We’re not in Kansas anymore, Del Toro
I always found Oasis’s song Don’t Go Away mesmerizing, not that the rest of their songs are of any less value to me ( I mean Liam is my mr tambourine man in a sense and don’t get me started on Noel ).
Besides the lyrics, don’t go away’s music video is something I recently discovered, I remember seeing the video before I found it rather odd and frankly stupid but in past few days as I was watching Oasis live performances, I stumbled upon the video, the surrealism that I didn’t understand as a teenager was due to my lack of familiarity of Rene Magritte. Watching the video brought back memories of the cold rainy morning I spent browsing through Magritte’s museum fascinated by the 200 pieces of art or so hanging in the dimly let quite corridors of the place.
There is another characteristic to this song, a paragraph that I always found haunting
So don't go away,
Say what you say
Say that you'll stay
Forever and a day
It is poetic, the way Liam says forever and a day, where the idea of spending forever with someone is no longer enough anymore to communicate their significant to you, you need another day!
It always reminded me of all the fairy tales my mother told me as a child,
“and they lived forever happily ever after”
even this was not enough now.
I appreciate darkness when it comes to fairy tales, the struggle and sadness that surrounds the characters usually, but I’ve never seen a fairy tale that redefined fairy tales like Pan’s Labyrinth.

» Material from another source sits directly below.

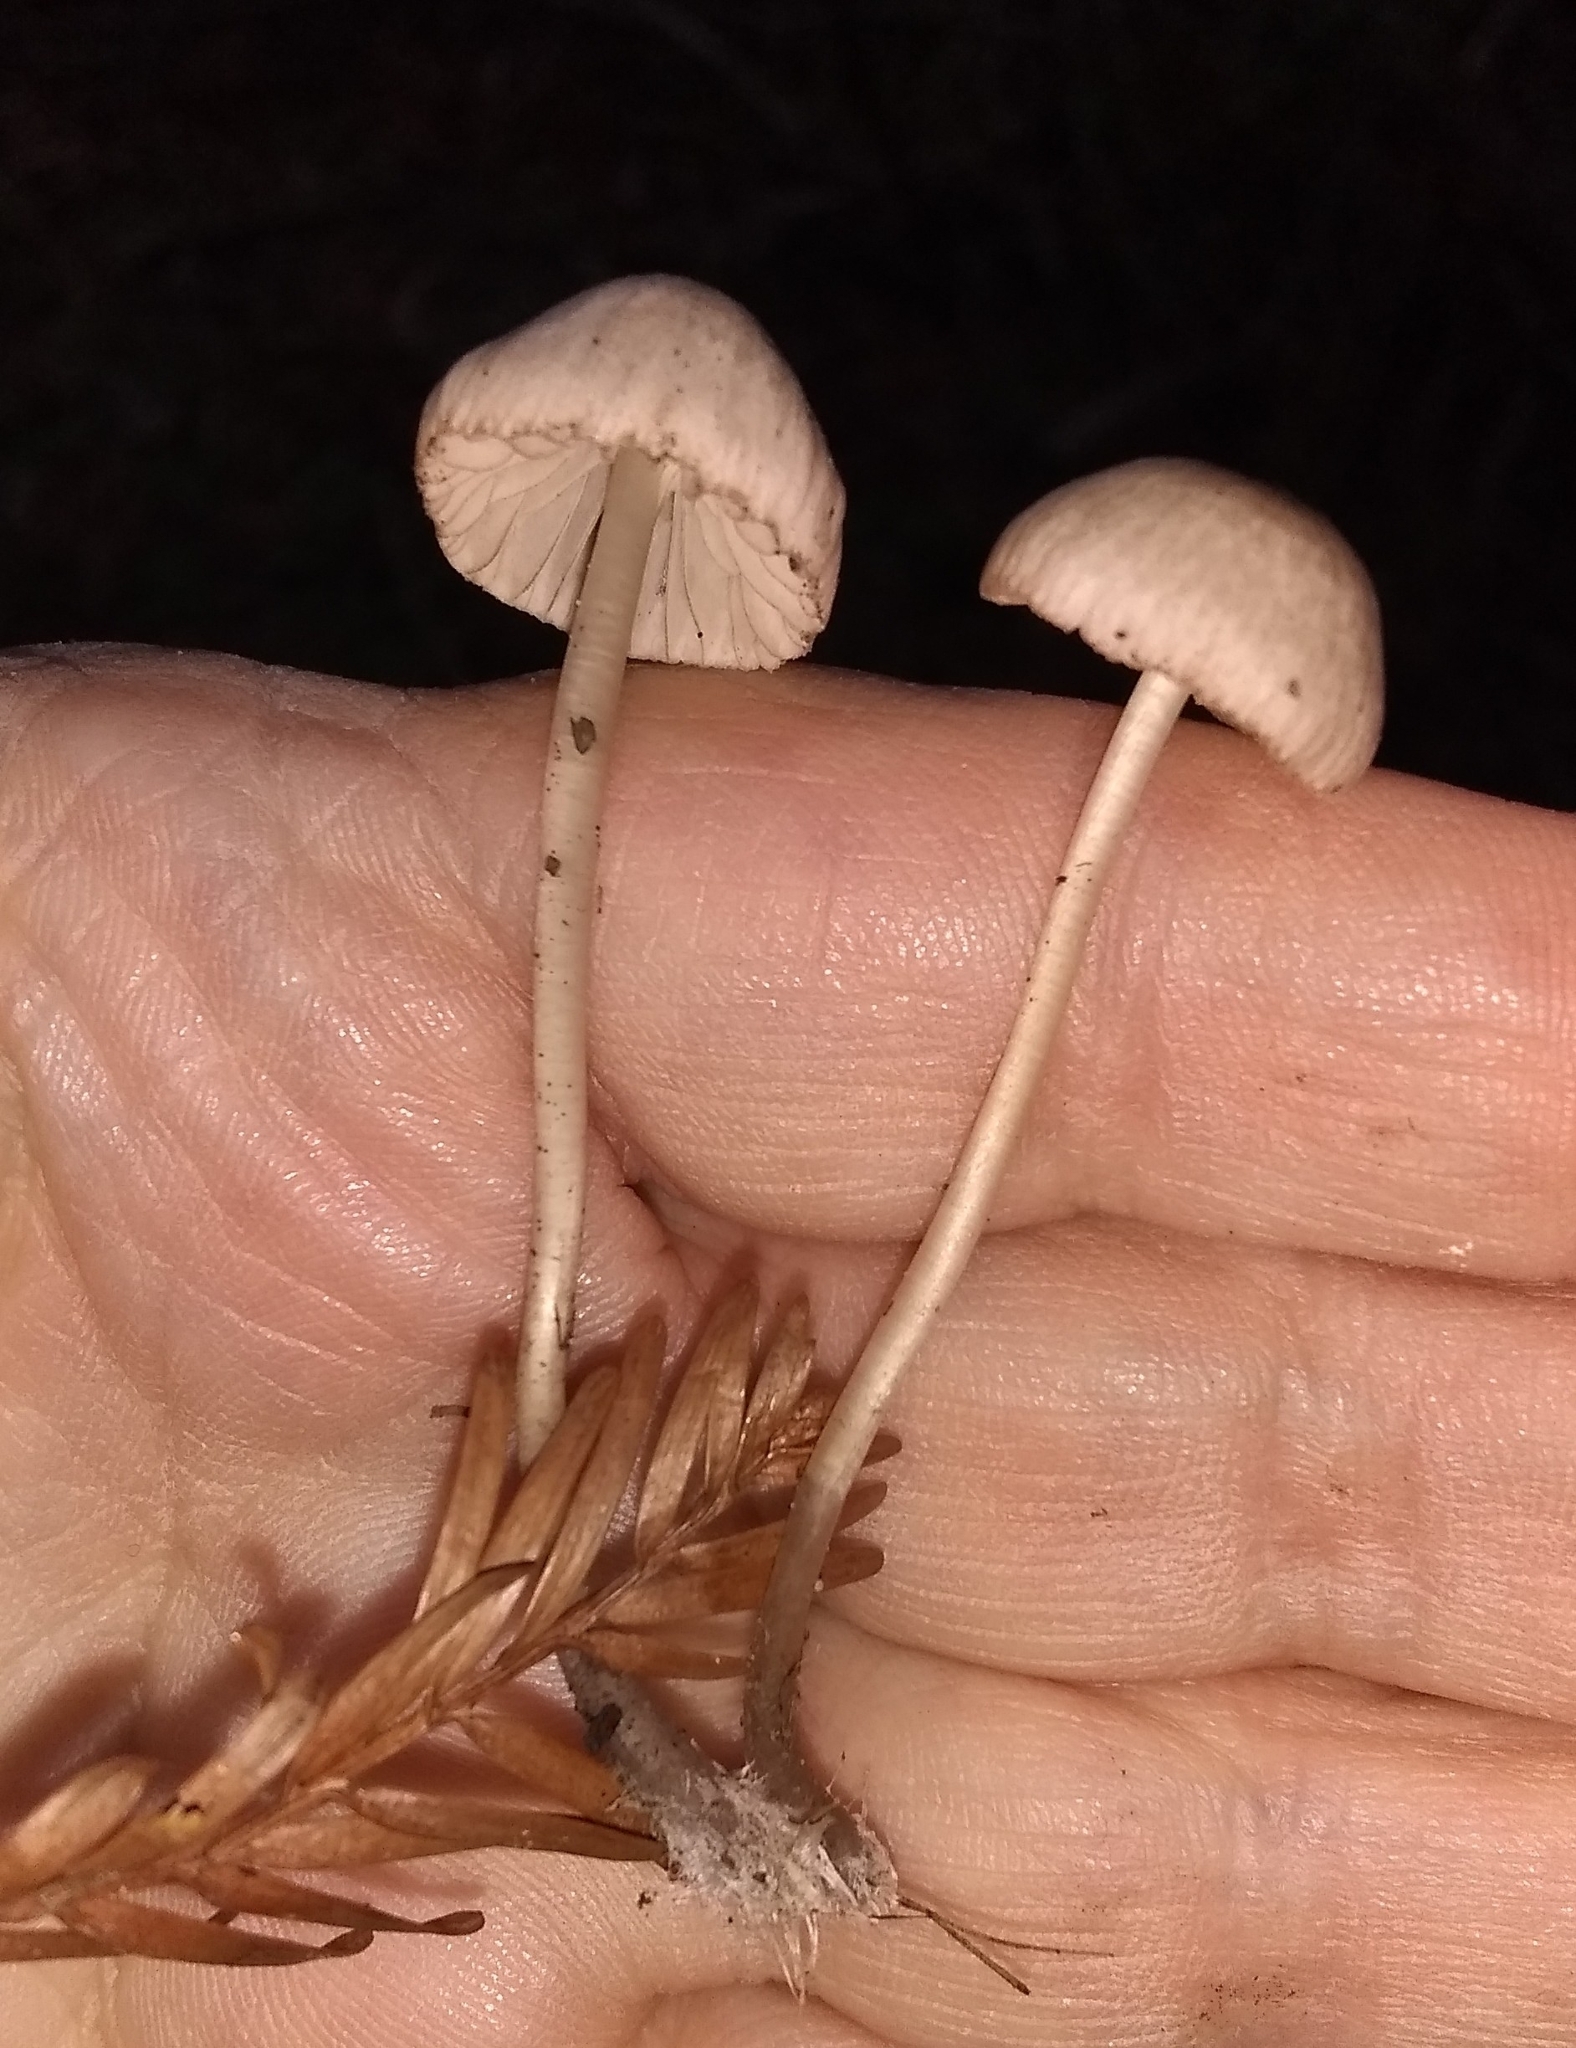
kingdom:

Pan’s Labyrinth (El laberinto del fauno), is a 2006 Spanish-Mexican dark fantasy film written and directed by Guillermo del Toro. It takes place in 1944 fascist Spain, I’m going to spoil things hereafter, so if you haven’t seen it, I’d advise you to stop, go watch it then come back.
The film starts off by a scene from the ending, Ofelia, the young heroine lies shot in the faun’s labyrinth. Del Toro broke the essence of the fairytale we’re used to with this scene, there is no happily ever after for Ofelia.
If you’re realistic that’s what you’ll probably conclude by the end of the movie, the tasks, the faun, the underworld, it was all in her head, a child’s way of making sense of the horrible war and her tragic life.
On the other hand, if you’re more of an optimist you’d take the version of events where you choose to believe it was not just a child’s coping mechanism, with the war, her mother’s sickness and the evil evil Captain Vidal. You’d believe both the world of the faun and the real world coexisted and Ofelia did get a happy ending.
The film’s main theme I guess is disobedience, whether you question things or just do what anyone else orders you to, I see in Ofelia, as little as she is a great inspiring character, until the very end, where is she is shot, she still disobeys.
The film is full of fairy tale references, to Alice in wonderland, the wizard of Oz, where at the end you see Ofelia wearing those red shoes and clicking them together as if she was going home.
But you know, we are not in Kansas anymore, we grow up and to each has their own coping mechanisms with reality. Some use fantasy and fairytales to make sense of the world around them, but like Ofelia I lived in books more than I lived anywhere else so I have no idea what the others do to cope and I’m not planning on finding out anytime soon.